Assignment: Reproduce the text lines from all of the entries below without any changes, leaving the pictures out of your answer.

(Collected data)
========================

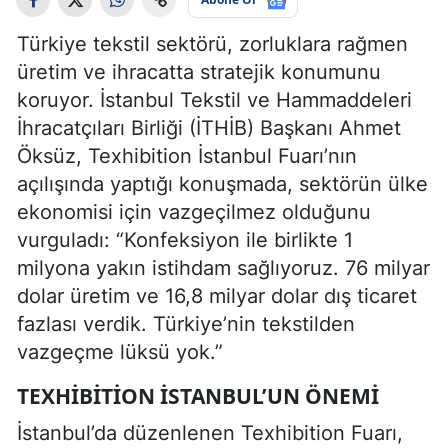
Türkiye tekstil sektörü, zorluklara rağmen
üretim ve ihracatta stratejik konumunu
koruyor. İstanbul Tekstil ve Hammaddeleri
İhracatçıları Birliği (İTHİB) Başkanı Ahmet
Öksüz, Texhibition İstanbul Fuarı’nın
açılışında yaptığı konuşmada, sektörün ülke
ekonomisi için vazgeçilmez olduğunu
vurguladı: “Konfeksiyon ile birlikte 1
milyona yakın istihdam sağlıyoruz. 76 milyar
dolar üretim ve 16,8 milyar dolar dış ticaret
fazlası verdik. Türkiye’nin tekstilden
vazgeçme lüksü yok.”
TEXHIBITION İSTANBUL’UN ÖNEMI
İstanbul’da düzenlenen Texhibition Fuarı,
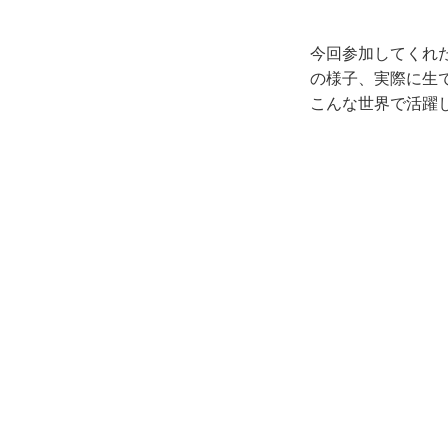
今回参加してくれた
の様子、実際に生
こんな世界で活躍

========================

Output for this task:
Türkiye tekstil sektörü, zorluklara rağmen
üretim ve ihracatta stratejik konumunu
koruyor. İstanbul Tekstil ve Hammaddeleri
İhracatçıları Birliği (İTHİB) Başkanı Ahmet
Öksüz, Texhibition İstanbul Fuarı’nın
açılışında yaptığı konuşmada, sektörün ülke
ekonomisi için vazgeçilmez olduğunu
vurguladı: “Konfeksiyon ile birlikte 1
milyona yakın istihdam sağlıyoruz. 76 milyar
dolar üretim ve 16,8 milyar dolar dış ticaret
fazlası verdik. Türkiye’nin tekstilden
vazgeçme lüksü yok.”
TEXHIBITION İSTANBUL’UN ÖNEMI
İstanbul’da düzenlenen Texhibition Fuarı,
今回参加してくれた
の様子、実際に生
こんな世界で活躍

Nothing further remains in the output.